◆ **Work required**
Write out the stretch of lines below that begins at the line with "left eye: (89, 326)" and ends at the line with "left ear: (333, 309)", including both, exactly as given and nothing more.

◆ **Data section**
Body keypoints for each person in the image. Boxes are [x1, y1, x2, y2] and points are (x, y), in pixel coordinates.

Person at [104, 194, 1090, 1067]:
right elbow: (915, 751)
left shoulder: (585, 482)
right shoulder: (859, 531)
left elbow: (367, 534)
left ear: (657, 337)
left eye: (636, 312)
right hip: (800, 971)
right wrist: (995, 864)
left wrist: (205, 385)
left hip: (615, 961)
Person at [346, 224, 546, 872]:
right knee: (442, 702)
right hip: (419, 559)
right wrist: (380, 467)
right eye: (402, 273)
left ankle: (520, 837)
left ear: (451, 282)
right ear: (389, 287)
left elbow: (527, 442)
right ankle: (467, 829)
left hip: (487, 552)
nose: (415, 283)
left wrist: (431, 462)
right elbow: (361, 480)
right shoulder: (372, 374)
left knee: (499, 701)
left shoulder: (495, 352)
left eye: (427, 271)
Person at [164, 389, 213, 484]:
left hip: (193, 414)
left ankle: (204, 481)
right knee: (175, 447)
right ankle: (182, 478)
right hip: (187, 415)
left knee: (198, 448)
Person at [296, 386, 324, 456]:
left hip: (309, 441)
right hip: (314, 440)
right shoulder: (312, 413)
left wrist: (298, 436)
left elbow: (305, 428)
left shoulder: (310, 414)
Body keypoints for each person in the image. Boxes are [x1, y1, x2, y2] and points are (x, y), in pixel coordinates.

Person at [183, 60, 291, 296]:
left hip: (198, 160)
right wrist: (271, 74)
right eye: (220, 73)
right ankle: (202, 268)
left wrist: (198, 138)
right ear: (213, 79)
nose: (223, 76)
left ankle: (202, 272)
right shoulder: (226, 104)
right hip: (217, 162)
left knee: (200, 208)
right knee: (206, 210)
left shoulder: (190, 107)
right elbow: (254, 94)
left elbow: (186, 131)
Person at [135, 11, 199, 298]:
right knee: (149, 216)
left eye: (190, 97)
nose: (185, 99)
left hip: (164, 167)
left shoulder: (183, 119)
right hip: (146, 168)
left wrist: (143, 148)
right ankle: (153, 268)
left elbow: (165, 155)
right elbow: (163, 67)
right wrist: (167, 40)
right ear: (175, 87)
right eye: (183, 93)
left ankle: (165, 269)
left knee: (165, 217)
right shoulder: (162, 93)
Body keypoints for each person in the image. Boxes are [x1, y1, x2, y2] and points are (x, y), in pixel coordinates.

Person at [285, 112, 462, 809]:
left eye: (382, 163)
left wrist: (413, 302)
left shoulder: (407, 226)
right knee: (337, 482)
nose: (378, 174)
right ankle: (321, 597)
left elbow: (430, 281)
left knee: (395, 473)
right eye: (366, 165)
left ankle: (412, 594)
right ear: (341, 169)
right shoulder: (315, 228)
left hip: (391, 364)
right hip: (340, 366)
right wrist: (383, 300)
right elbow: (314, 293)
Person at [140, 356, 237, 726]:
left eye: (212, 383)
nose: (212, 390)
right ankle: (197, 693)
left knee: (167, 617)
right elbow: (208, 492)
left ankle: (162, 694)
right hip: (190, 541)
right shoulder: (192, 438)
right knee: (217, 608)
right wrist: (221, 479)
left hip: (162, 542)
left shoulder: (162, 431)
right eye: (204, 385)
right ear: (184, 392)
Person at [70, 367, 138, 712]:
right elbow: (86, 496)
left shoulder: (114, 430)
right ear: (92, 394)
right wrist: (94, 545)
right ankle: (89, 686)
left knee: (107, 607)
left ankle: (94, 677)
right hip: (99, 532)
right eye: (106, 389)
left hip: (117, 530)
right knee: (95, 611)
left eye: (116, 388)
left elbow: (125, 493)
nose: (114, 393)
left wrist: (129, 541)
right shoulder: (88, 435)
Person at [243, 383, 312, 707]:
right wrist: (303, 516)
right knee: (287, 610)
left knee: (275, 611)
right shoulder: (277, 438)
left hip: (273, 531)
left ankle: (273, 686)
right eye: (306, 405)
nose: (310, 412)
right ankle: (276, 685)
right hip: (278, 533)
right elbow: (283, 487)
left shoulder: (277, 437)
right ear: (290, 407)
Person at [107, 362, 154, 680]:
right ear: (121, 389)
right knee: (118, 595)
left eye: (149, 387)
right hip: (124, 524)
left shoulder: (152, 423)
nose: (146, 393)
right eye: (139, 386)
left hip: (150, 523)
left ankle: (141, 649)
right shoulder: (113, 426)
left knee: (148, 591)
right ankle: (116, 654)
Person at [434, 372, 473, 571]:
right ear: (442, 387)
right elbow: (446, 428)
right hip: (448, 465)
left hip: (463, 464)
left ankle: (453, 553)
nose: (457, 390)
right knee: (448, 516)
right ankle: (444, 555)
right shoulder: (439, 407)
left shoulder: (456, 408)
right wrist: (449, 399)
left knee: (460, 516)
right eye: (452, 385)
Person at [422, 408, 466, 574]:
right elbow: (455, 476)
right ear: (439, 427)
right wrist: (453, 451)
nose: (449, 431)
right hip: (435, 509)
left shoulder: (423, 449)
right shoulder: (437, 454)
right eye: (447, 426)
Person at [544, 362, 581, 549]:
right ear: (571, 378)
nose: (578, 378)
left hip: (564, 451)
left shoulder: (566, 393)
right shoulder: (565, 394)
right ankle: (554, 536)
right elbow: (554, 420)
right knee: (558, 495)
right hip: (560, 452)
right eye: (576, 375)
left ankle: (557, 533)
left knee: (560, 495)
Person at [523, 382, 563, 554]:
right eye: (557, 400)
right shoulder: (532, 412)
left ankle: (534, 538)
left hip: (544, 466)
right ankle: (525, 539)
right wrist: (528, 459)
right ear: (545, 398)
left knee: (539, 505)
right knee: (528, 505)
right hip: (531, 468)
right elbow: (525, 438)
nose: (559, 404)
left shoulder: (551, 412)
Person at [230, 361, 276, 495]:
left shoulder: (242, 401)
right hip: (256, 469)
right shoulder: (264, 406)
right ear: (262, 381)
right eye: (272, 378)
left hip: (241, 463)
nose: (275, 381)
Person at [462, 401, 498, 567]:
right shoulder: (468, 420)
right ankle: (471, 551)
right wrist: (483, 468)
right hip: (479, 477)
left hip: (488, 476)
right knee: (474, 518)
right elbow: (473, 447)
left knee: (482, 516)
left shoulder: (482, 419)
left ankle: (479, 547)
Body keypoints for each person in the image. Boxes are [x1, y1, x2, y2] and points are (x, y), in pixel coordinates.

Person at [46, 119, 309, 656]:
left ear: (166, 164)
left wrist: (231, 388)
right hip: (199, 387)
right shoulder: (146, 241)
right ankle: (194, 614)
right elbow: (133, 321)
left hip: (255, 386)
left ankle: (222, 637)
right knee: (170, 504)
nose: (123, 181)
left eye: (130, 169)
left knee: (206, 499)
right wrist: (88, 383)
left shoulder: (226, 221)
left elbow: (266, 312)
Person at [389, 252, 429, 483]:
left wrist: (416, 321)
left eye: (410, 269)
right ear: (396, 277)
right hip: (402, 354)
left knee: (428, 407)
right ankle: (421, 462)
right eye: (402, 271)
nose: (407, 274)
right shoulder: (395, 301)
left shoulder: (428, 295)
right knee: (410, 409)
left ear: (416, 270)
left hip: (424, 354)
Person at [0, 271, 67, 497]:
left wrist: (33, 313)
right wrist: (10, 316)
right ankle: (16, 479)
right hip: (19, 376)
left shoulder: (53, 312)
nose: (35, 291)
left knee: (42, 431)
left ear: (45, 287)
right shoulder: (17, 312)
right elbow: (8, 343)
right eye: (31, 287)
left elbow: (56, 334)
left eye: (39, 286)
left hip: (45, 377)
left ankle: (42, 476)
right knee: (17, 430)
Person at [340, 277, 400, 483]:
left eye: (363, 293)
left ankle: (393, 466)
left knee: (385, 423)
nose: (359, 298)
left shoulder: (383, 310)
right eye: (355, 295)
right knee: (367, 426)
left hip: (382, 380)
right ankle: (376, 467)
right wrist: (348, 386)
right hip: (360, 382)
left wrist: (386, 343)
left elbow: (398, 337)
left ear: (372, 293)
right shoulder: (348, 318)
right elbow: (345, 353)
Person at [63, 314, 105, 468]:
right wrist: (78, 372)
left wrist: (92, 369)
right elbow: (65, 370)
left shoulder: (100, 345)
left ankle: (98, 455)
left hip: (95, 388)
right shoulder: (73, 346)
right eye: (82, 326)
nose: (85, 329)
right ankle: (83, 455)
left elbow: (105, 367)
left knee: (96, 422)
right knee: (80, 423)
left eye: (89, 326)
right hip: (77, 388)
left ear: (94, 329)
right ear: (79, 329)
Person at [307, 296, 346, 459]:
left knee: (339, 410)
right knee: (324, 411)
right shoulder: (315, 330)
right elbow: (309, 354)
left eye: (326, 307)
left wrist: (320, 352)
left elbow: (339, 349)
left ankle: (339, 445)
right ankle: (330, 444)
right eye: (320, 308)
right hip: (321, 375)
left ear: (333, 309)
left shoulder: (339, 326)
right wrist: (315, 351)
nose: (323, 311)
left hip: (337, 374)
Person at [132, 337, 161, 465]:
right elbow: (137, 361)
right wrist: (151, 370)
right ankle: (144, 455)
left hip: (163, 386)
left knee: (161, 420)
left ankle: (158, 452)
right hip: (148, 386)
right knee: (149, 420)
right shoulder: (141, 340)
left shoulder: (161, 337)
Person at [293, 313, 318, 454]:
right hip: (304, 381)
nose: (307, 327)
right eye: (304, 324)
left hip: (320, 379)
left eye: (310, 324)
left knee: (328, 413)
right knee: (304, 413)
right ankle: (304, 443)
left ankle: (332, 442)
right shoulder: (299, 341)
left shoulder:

◆ **Answer to this task**
left eye: (89, 326)
right hip: (77, 388)
left ear: (94, 329)
right ear: (79, 329)
Person at [307, 296, 346, 459]:
left knee: (339, 410)
right knee: (324, 411)
right shoulder: (315, 330)
right elbow: (309, 354)
left eye: (326, 307)
left wrist: (320, 352)
left elbow: (339, 349)
left ankle: (339, 445)
right ankle: (330, 444)
right eye: (320, 308)
right hip: (321, 375)
left ear: (333, 309)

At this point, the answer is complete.